Beautifully drawn setting. The setting changes from a WWI field hospital to post war London and America, and each of them was wonderfully detailed and described. Each was very different, but well written.
Nicely executed concept. Sometimes amnesia story lines can be very cheesy – think Teri Bauer in 24 – but it was well grounded and developed in Stella Bain. I’m not personally familiar with the psychology behind shellshock, but I felt the author had done her homework and it seemed believable and more realistic than other amnesia stories I’ve read.
What I didn’t like
The writing style.

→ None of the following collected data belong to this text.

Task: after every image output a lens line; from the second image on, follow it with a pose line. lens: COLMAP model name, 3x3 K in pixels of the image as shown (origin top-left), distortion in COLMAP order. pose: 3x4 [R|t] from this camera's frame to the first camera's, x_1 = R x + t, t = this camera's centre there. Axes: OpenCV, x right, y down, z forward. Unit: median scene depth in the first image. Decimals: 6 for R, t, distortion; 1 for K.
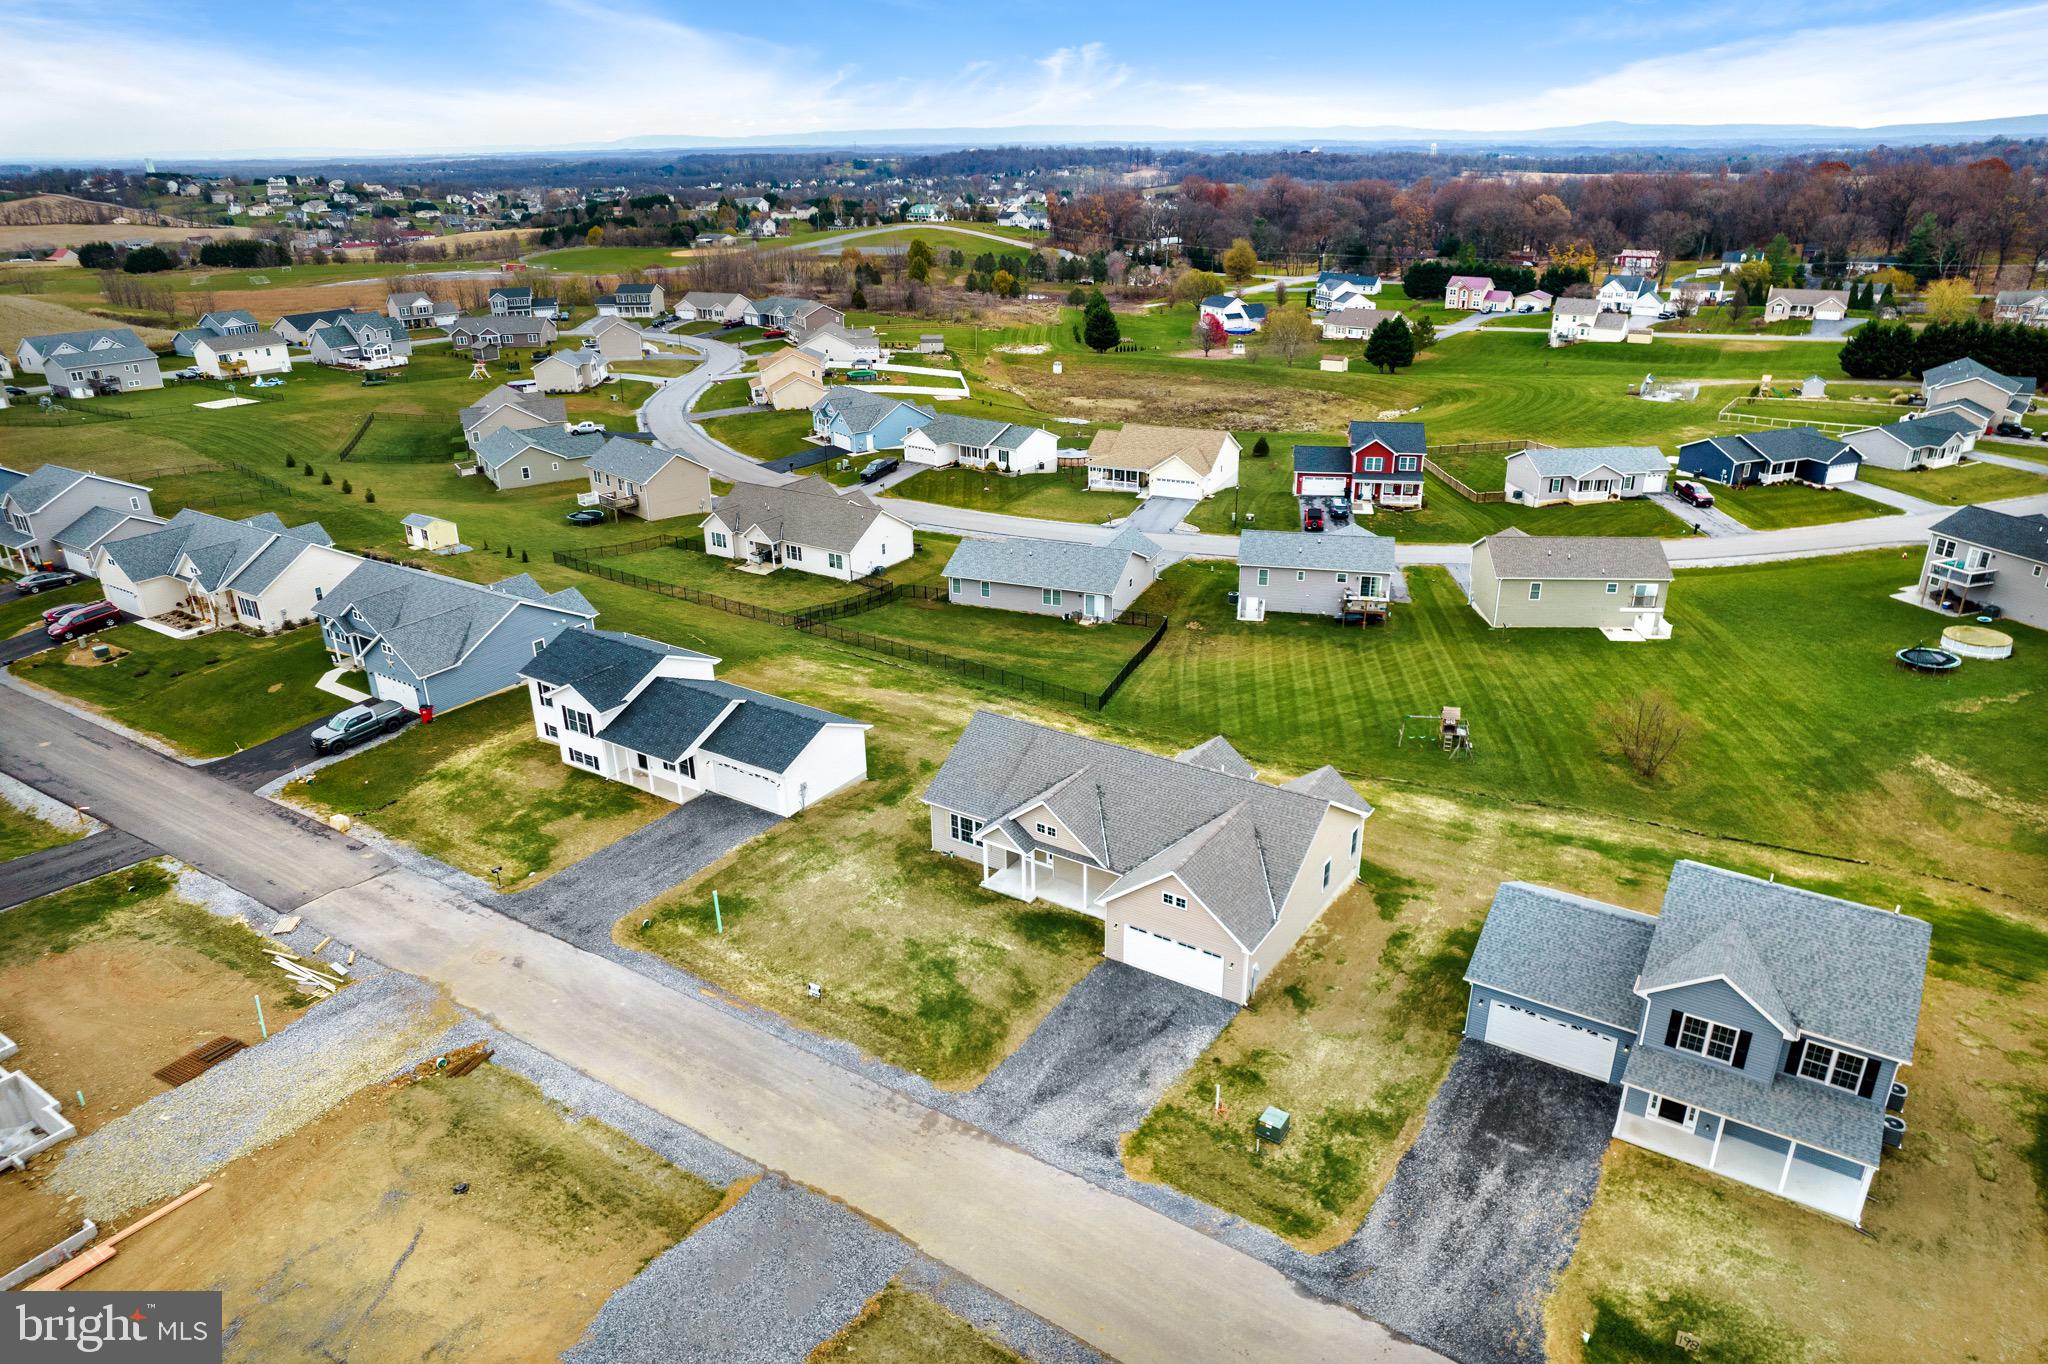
lens RADIAL K [[1306.7, 0, 1041.1], [0, 1306.7, 682.2], [0, 0, 1]] dist [-0.065253, 0.047819]
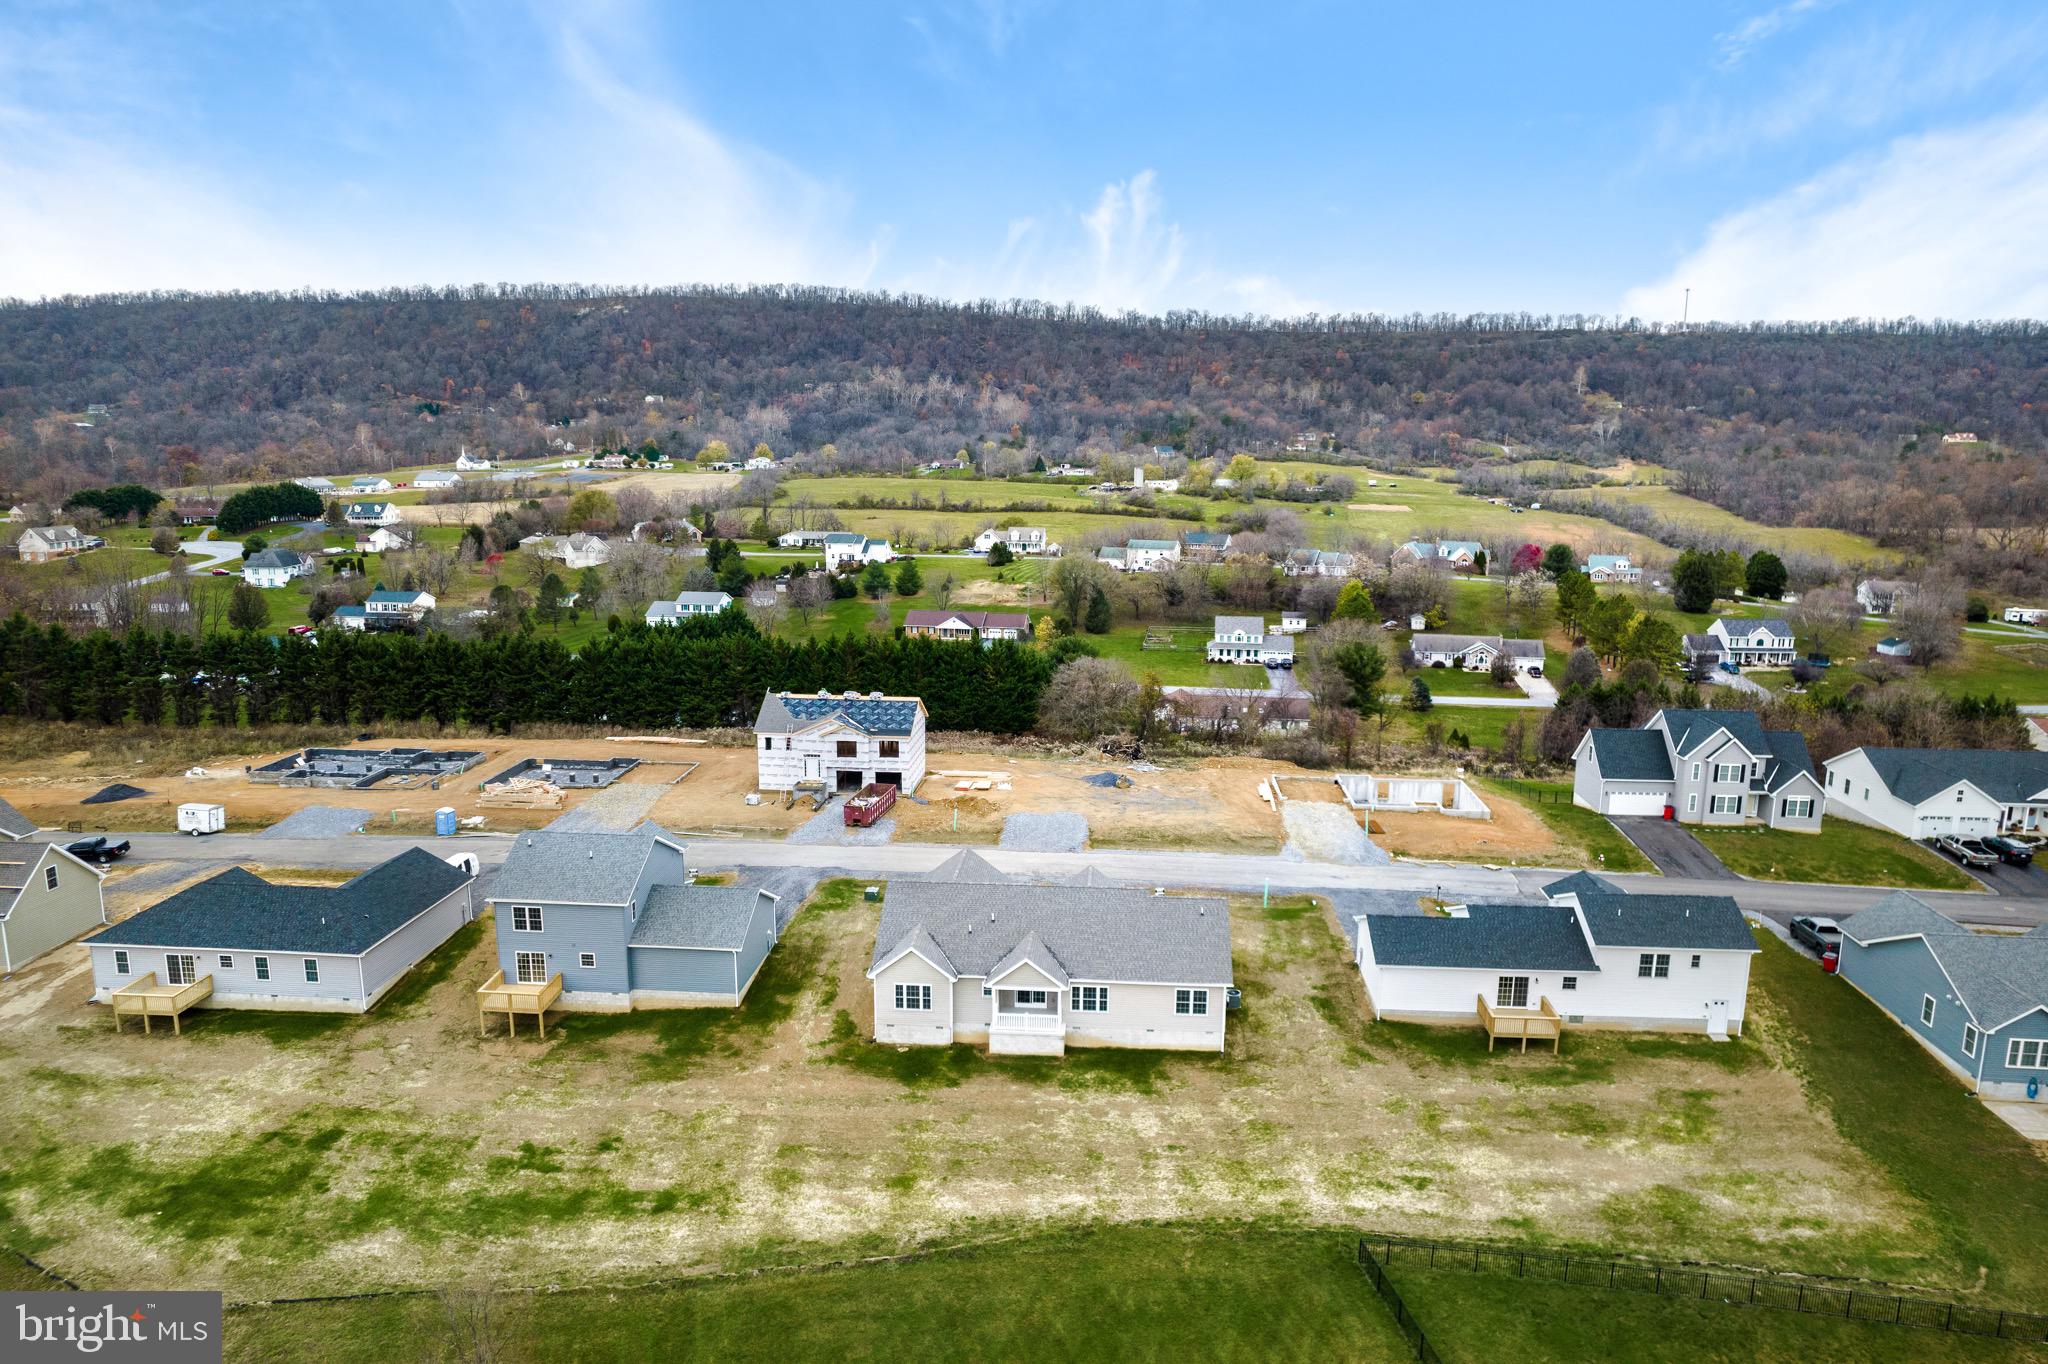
lens RADIAL K [[1321.7, 0, 1026.0], [0, 1321.7, 674.4], [0, 0, 1]] dist [-0.067489, 0.060498]
pose [[-0.878837, 0.093901, -0.467790, 0.487764], [-0.180796, 0.841786, 0.508635, -0.544211], [0.441540, 0.531582, -0.722816, 1.328998]]
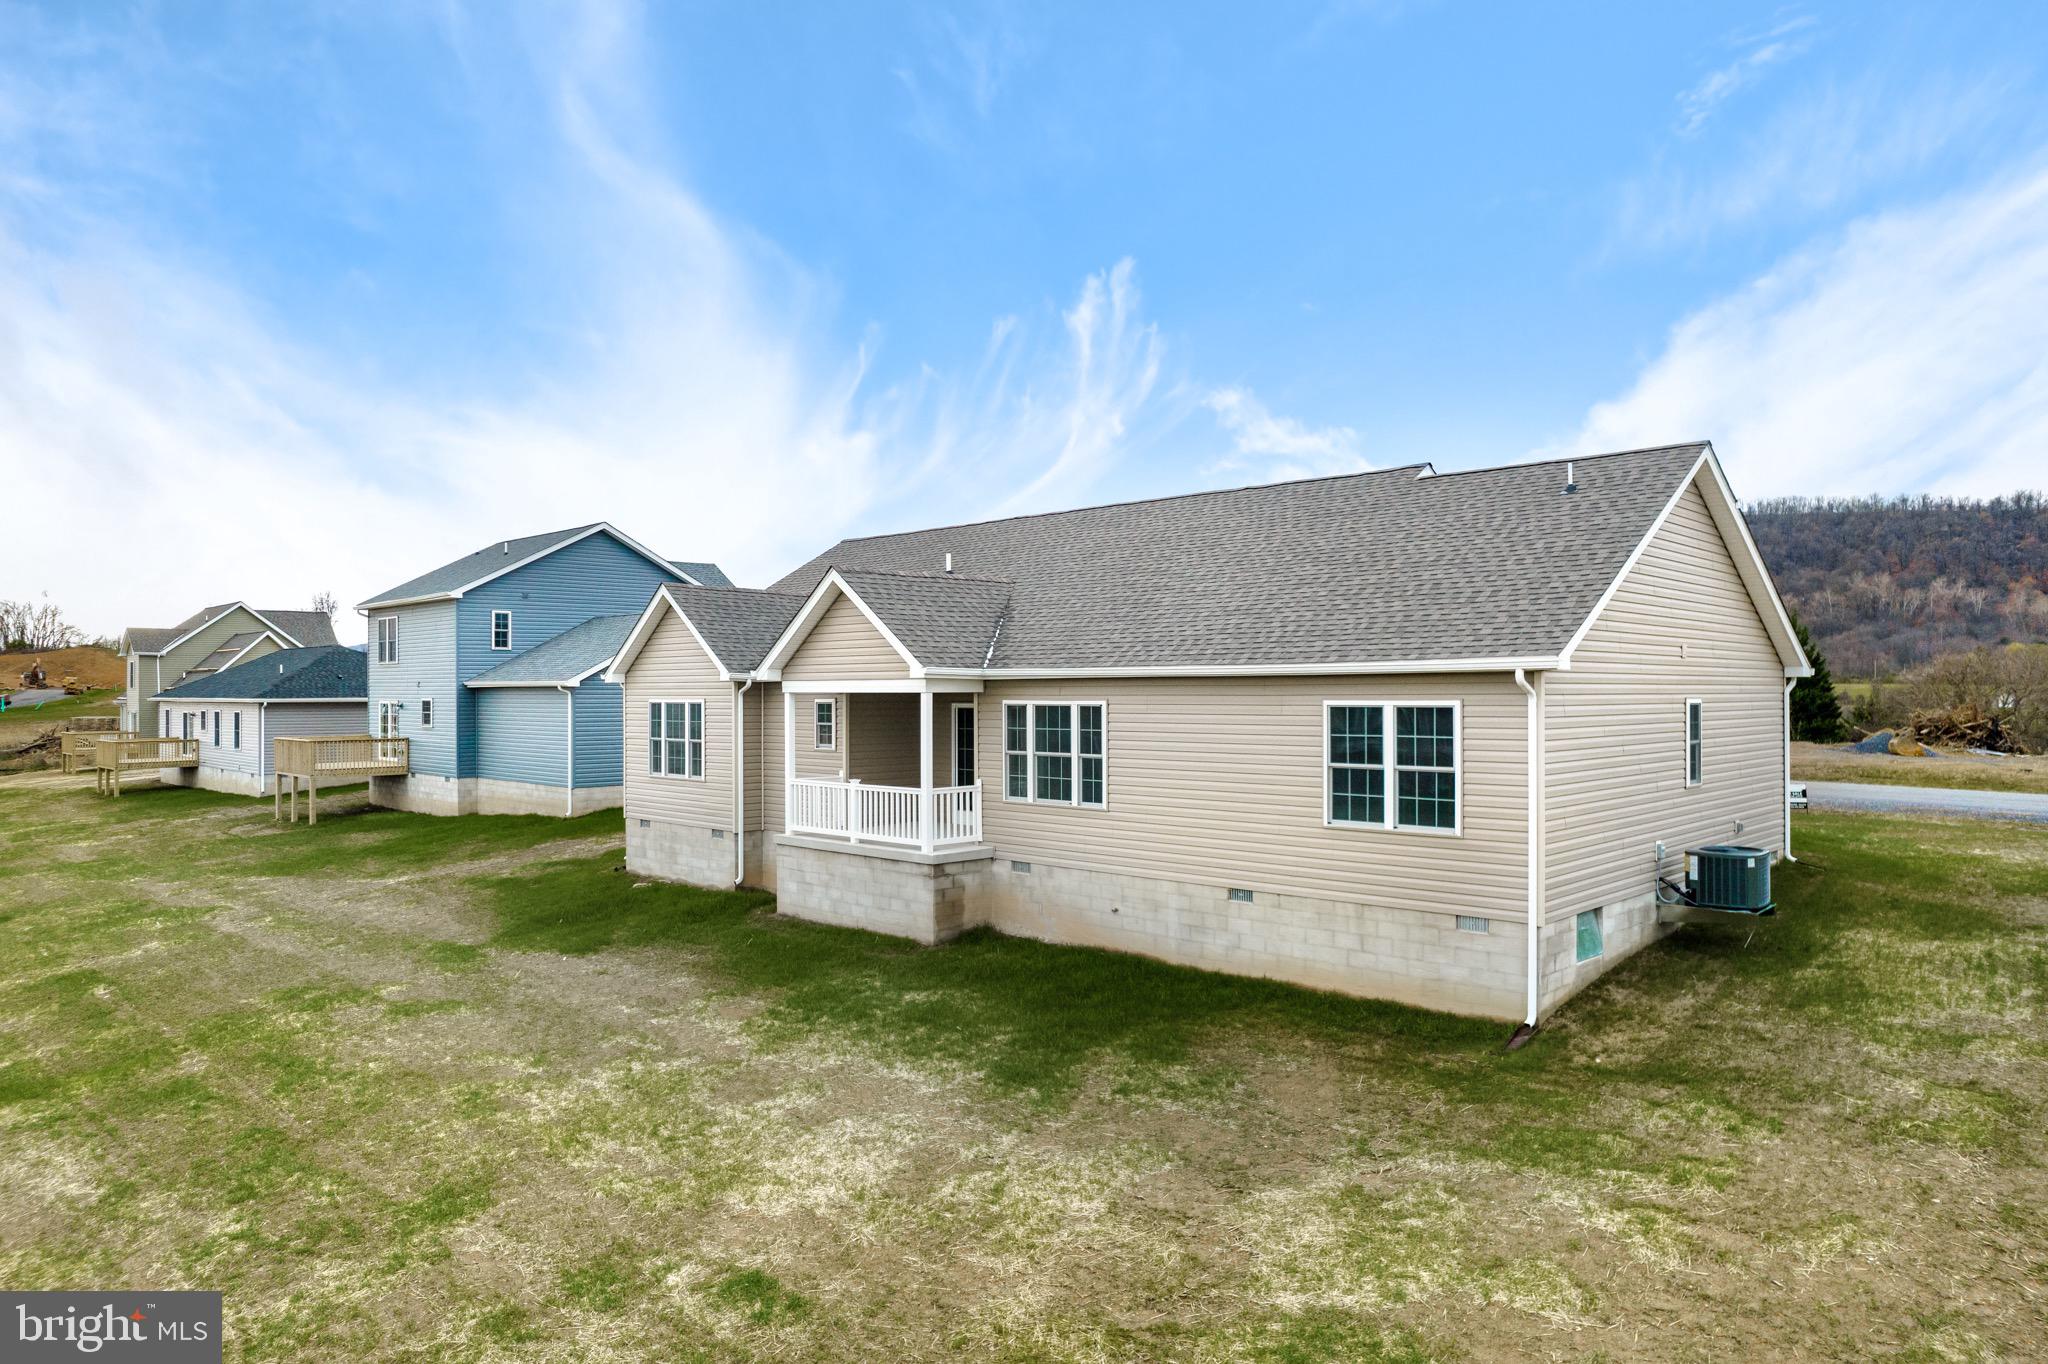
lens RADIAL K [[1323.6, 0, 1028.8], [0, 1323.6, 675.1], [0, 0, 1]] dist [-0.072734, 0.065369]
pose [[-0.979333, 0.015739, 0.201639, 0.026732], [0.090062, 0.926604, 0.365095, -0.035763], [-0.181094, 0.375710, -0.908871, 1.047612]]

Stella Bain is written in the third person present tense (Stella does this, she sees so and so) which is not a common choice for an author. Writing in the present tense can give a sense of immediacy to a story, but it’s more often seen in the first person. Presumably, in Stella Bain this is meant to convey that only the present has any meaning for Stella given that she has no memory of her past and her future is uncertain. For me, however, it didn’t really work. I found myself becoming involved in the story in spite of this choice rather than because of it.
The love triangle. I wasn’t very happy with the way the love triangle played out. I disliked that the first seeds of the romance were sown while one of the parties was still married to a sympathetic woman he claimed to adore. While it may be realistic, I prefer that a kind and gentle character doesn’t have to be killed off so that the lovebirds can come together.
I wasn’t certain how many stars to give Stella Bain. It’s not quite four stars, but better than three and a half. So three and three quarters?